La delocalizzazione delle medie imprese è un doloroso tema anche in Francia. Ma, a differenza di Roma, Parigi ha tentato di correre ai ripari con una norma ad hoc varata durante la presidenza di François Hollande. A più quattro anni di distanza è però in chiaroscuro il bilancio dell’applicazione di quella che fu ribattezzata la legge Florange, in ricordo del comune nell’Est della Francia in cui si trovava lo stabilimento che il gigante siderurgico Arcelor-Mittal abbandonò nel 2013. La norma francese è riuscita infatti solo in parte a mettere in sicurezza l‘occupazione nelle medie imprese. Si è concentrata sulle grandi realtà, meglio se quotate. Del resto, sin dall’inizio fu questa la missione volta dall’Assemblea nazionale che, contrariamente alle attese, varò un legge destinata a società con almeno mille dipendenti o che facessero parte di un gruppo con più di mille occupati. Senza peraltro prevedere la “nazionalizzazione” dell’impianto, come avrebbero voluto i sindacati, e solo successivamente la cessione. “Frutto di una promessa del candidato alle presidenziali François Hollande nel 2012, questo testo non soddisfa di fatto né la rappresentanza sindacale, che la giudica inutile, né le imprese”, commentò duramente il giornale La Tribune del 18 settembre 2013.

Insomma, il risultato non è stato quello che si attendevano i francesi. Del resto la delocalizzazione è un fenomeno che difficilmente si può bloccare per legge. In compenso la legge Florange viene puntualmente chiamata in ballo nei casi più difficili nel tentativo di mettere in sicurezza almeno in parte l’occupazione sul territorio nazionale. Ma che cosa prevede esattamente la norma francese che oggi alcuni osservatori italiani considerano un esempio da seguire? La legge Florange stabilisce che la proprietà di un’azienda con oltre mille impiegati o parte di un gruppo con più di mille dipendenti è sottoposta ad una serie di obblighi e sanzioni nel caso in cui decida di chiudere un impianto redditizio e spostare la produzione all’estero.

Nel dettaglio, la società dovrà innanzitutto informare il sindacato interno all’azienda almeno due mesi prima della fine delle attività. L’impresa dovrà inoltre provvedere a definire un documento con tutte le informazioni necessarie a valutare la situazione economica, finanziaria e sociale del sito. Inoltre dovrà cercare per almeno tre mesi un potenziale compratore nell’intento di salvaguardare i livelli occupazionali. Infine, il gruppo sarà tenuto a rispondere ad ogni offerta in modo motivato ed ad informare le autorità amministrative. Tutto questo per favorire il passaggio di mano dell’impianto evitandone la chiusura definitiva. Nel caso in cui la proprietà non ottemperi alle previsioni di legge, allora lo Stato può richiedere indietro eventuali incentivi pubblici incassati dal gruppo negli ultimi due anni o comminare una sanzione che potrà andare fino al 2% del fatturato. A deciderlo sarà la prefettura competente sulla base del rapporto sindacale e di quello dell’impresa nel caso in cui manchino o vengano rigettate delle offerte.

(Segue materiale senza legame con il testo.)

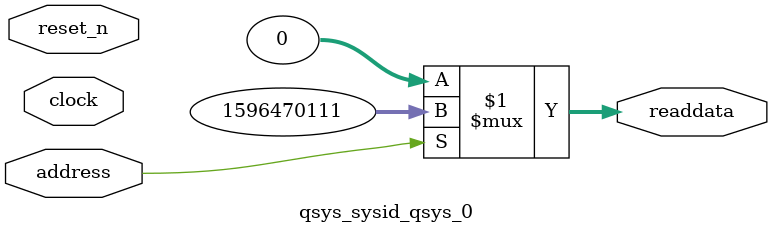
<source format=v>



// synthesis translate_off
`timescale 1ns / 1ps
// synthesis translate_on

// turn off superfluous verilog processor warnings 
// altera message_level Level1 
// altera message_off 10034 10035 10036 10037 10230 10240 10030 

module qsys_sysid_qsys_0 (
               // inputs:
                address,
                clock,
                reset_n,

               // outputs:
                readdata
             )
;

  output  [ 31: 0] readdata;
  input            address;
  input            clock;
  input            reset_n;

  wire    [ 31: 0] readdata;
  //control_slave, which is an e_avalon_slave
  assign readdata = address ? 1596470111 : 0;

endmodule



</source>
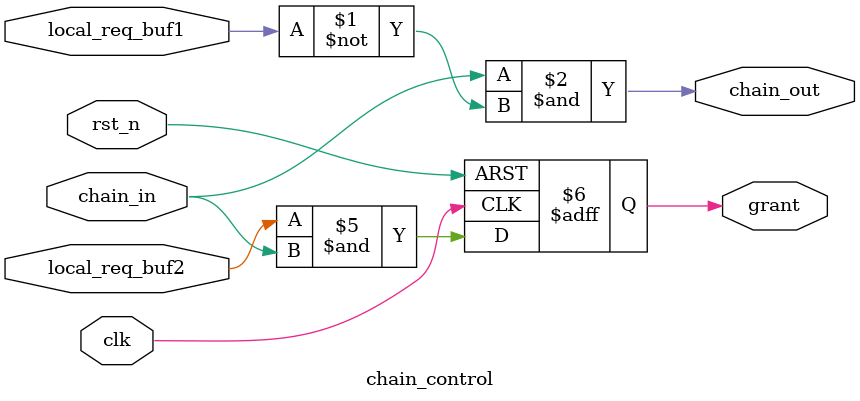
<source format=sv>
module daisy_chain_intr_ctrl(
  input clk, rst_n,
  input [3:0] requests,
  input chain_in,
  output [1:0] local_id,
  output chain_out,
  output grant
);
  // 内部连线
  wire local_req;
  wire [1:0] local_id_next;
  wire local_req_buf1, local_req_buf2;
  wire [1:0] local_id_buf1, local_id_buf2;
  
  // 子模块实例化
  request_priority_encoder priority_encoder (
    .requests(requests),
    .local_req(local_req),
    .local_id_next(local_id_next)
  );
  
  signal_buffering buffer_stage (
    .clk(clk),
    .rst_n(rst_n),
    .local_req_in(local_req),
    .local_id_next_in(local_id_next),
    .local_req_buf1(local_req_buf1),
    .local_req_buf2(local_req_buf2),
    .local_id_buf1(local_id_buf1),
    .local_id_buf2(local_id_buf2),
    .local_id_out(local_id)
  );
  
  chain_control chain_ctrl (
    .clk(clk),
    .rst_n(rst_n),
    .chain_in(chain_in),
    .local_req_buf1(local_req_buf1),
    .local_req_buf2(local_req_buf2),
    .chain_out(chain_out),
    .grant(grant)
  );
  
endmodule

// 请求优先级编码器子模块
module request_priority_encoder(
  input [3:0] requests,
  output reg local_req,
  output reg [1:0] local_id_next
);
  // 确定本地请求和优先级ID
  always @(*) begin
    local_req = |requests;
    casez (requests)
      4'b???1: local_id_next = 2'd0;
      4'b??10: local_id_next = 2'd1;
      4'b?100: local_id_next = 2'd2;
      4'b1000: local_id_next = 2'd3;
      default: local_id_next = 2'd0;
    endcase
  end
endmodule

// 信号缓冲子模块
module signal_buffering(
  input clk, rst_n,
  input local_req_in,
  input [1:0] local_id_next_in,
  output reg local_req_buf1, local_req_buf2,
  output reg [1:0] local_id_buf1, local_id_buf2,
  output reg [1:0] local_id_out
);
  // 高扇出信号的缓冲寄存器
  always @(posedge clk or negedge rst_n) begin
    if (!rst_n) begin
      local_req_buf1 <= 1'b0;
      local_req_buf2 <= 1'b0;
      local_id_buf1 <= 2'd0;
      local_id_buf2 <= 2'd0;
      local_id_out <= 2'd0;
    end else begin
      local_req_buf1 <= local_req_in;
      local_req_buf2 <= local_req_in;
      local_id_buf1 <= local_id_next_in;
      local_id_buf2 <= local_id_next_in;
      local_id_out <= local_id_next_in;
    end
  end
endmodule

// 链路控制子模块
module chain_control(
  input clk, rst_n,
  input chain_in,
  input local_req_buf1, local_req_buf2,
  output chain_out,
  output reg grant
);
  // 使用缓冲信号计算chain_out
  assign chain_out = chain_in & ~local_req_buf1;
  
  // 使用缓冲信号计算grant
  always @(posedge clk or negedge rst_n) begin
    if (!rst_n)
      grant <= 1'b0;
    else
      grant <= local_req_buf2 & chain_in;
  end
endmodule
</source>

Fin qui, la parte che concerne le imprese i cui titoli non sono scambiati sul mercato azionario parigino. Ma la legge Florange è intervenuta anche sulle società quotate e ne ha rafforzato le difese introducendo automaticamente nello statuto il voto doppio per le azioni nominative detenute per almeno due anni da uno stesso socio. Di fatto, quindi, Oltralpe non è più necessario avere la metà delle azioni di un gruppo per avere la metà dei diritti di voto. Questo automatismo, cui può rinunciare l’assemblea dei soci con decisione a maggioranza qualificata, ha consentito allo Stato azionista di aumentare il suo peso nelle decisioni delle aziende di cui è socio come Edf oppure Orange. E’ forse l’aspetto più importante della legge Florange, che aiuta lo Stato francese a tutelare con maggiore forza i suoi “campioni nazionali” da cui discende buona parte dell’occupazione in azienda sul territorio nazionale.